I was a speaker at the SUNA (Society of Urologic Nurses) Pre-Conference in New Orleans at the end of September…my topic was Body Image and the Ostomate.  Aside from worries about the course of Hurricane Ian, I also worried about the ability to make clear the importance of guiding and supporting those living with an Ostomy. After all, these are the urology professionals who take over once the surgeon has created the stoma, and they have an opportunity to help Ostomates transition to their new lives. My topic is one I have explored for years, written about in my book, SO MUCH MORE THAN MY OSTOMY: LOVING MY PERFECTLY IMPERFECT BODY!  and fortunately, something in which I am very well-versed, and comfortable discussing. There are many, many layers to body image, and it is my belief that we ALL seem to deal with some level of concern. How we navigate that can make us feel differently than we may believe possible.

The most common ramification of body image issue tends to be eating disorders, and sadly, that can lead to a life of misery. Of course, from a bird’s eye view, eating disorders have little, if anything to do with food. It truly isn’t food we fear, it is often succumbing to our lack of self-worth, lack of control, addiction issues or self-punishment. Throw in the flagrant idolization and idealization of the glitterati and who wouldn’t feel “less than?” Of course, we watch professional athletes and do not compare ourselves to their prowess, thinking if only we stopped or started doing something, we could achieve what they achieve. But the belief that by denying ourselves a healthy and adequate diet, we can have model bodies and reach other unattainable goals, is so sad.

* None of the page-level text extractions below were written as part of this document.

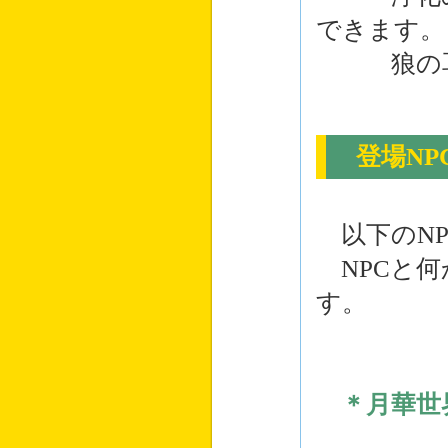
できます。
狼の耳と
登場NP
以下のNP
NPCと何
す。
＊月華世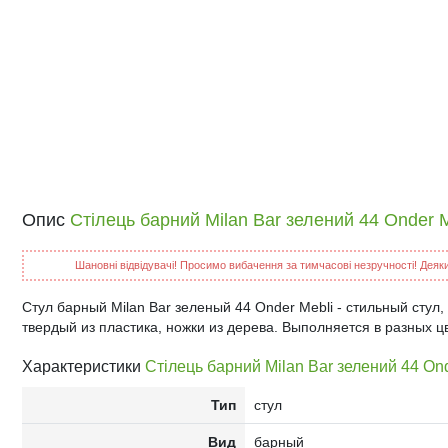
Опис
Стілець барний Milan Bar зелений 44 Onder M
Шановні відвідувачі! Просимо вибачення за тимчасові незручності! Деякий
Стул барный Milan Bar зеленый 44 Onder Mebli - стильный стул,
твердый из пластика, ножки из дерева. Выполняется в разных ц
Характеристики
Стілець барний Milan Bar зелений 44 Ond
Тип
стул
Вид
барный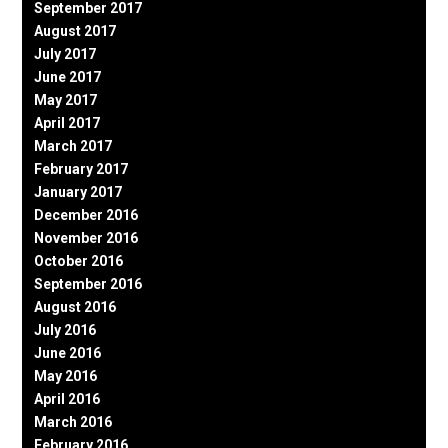
September 2017
August 2017
July 2017
June 2017
May 2017
April 2017
March 2017
February 2017
January 2017
December 2016
November 2016
October 2016
September 2016
August 2016
July 2016
June 2016
May 2016
April 2016
March 2016
February 2016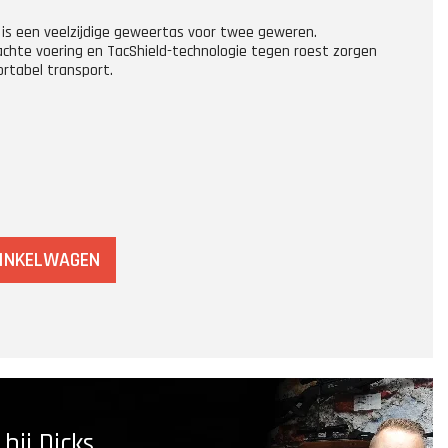
 is een veelzijdige geweertas voor twee geweren.
chte voering en TacShield-technologie tegen roest zorgen
ortabel transport.
WINKELWAGEN
ij Dicks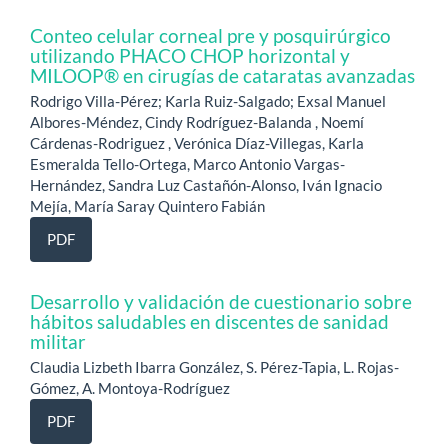
Conteo celular corneal pre y posquirúrgico
utilizando PHACO CHOP horizontal y
MILOOP® en cirugías de cataratas avanzadas
Rodrigo Villa-Pérez; Karla Ruiz-Salgado; Exsal Manuel
Albores-Méndez, Cindy Rodríguez-Balanda , Noemí
Cárdenas-Rodriguez , Verónica Díaz-Villegas, Karla
Esmeralda Tello-Ortega, Marco Antonio Vargas-
Hernández, Sandra Luz Castañón-Alonso, Iván Ignacio
Mejía, María Saray Quintero Fabián
PDF
Desarrollo y validación de cuestionario sobre
hábitos saludables en discentes de sanidad
militar
Claudia Lizbeth Ibarra González, S. Pérez-Tapia, L. Rojas-
Gómez, A. Montoya-Rodríguez
PDF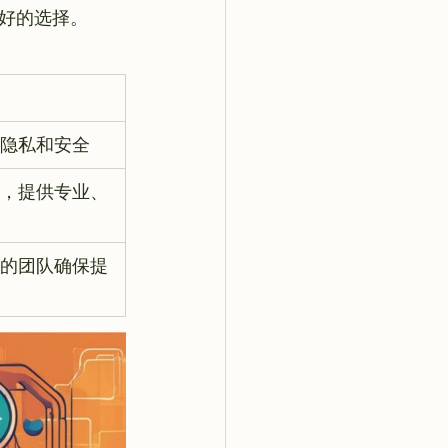
隐私和安全
，提供专业、
的团队确保提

In preparing for my presentation, however, I began to think about the possible connection between ostomy and eating disorders, since I sense a strong behavioral response. I came at this honestly, having suffered for years with my eating disorder. Thinking back to my most vulnerable years, I always felt full and heavy, suffering from chronic slow motility, which led to chronic constipation. Add in laxatives and colonic drinks and the distention only gave way to even more distortion. Regardless of how I starved myself, I was still always “fat” in my middle, despite a small waist and fine-boned stature.

I have met other women like myself. I recognize their agony. Not only was it ultra-difficult to deal with their lifelong slow motility, but despite all their coping efforts, they felt they lost the battle. I want them to feel they won because their ostomy enables them to have another chance, a better life.

At the conference, I discussed accepting and feeling empowered by our amazing bodies and embracing and appreciating our stomas. It was all very positive, because in fact, it is very positive. I implored the Urologic nurses to take a new Urostomate under their wing, hold their hand and support them in any way possible. The surgeon is responsible for creating the stoma, but the nurse may be responsible for putting them in touch with a Support Group or another Urostomate to guide them. I have learned that for many, it doesn’t take much to get where they need to go, and one person can make all the difference. I know that firsthand, and I wanted the nurses to know the warm feeling that comes from being that one person!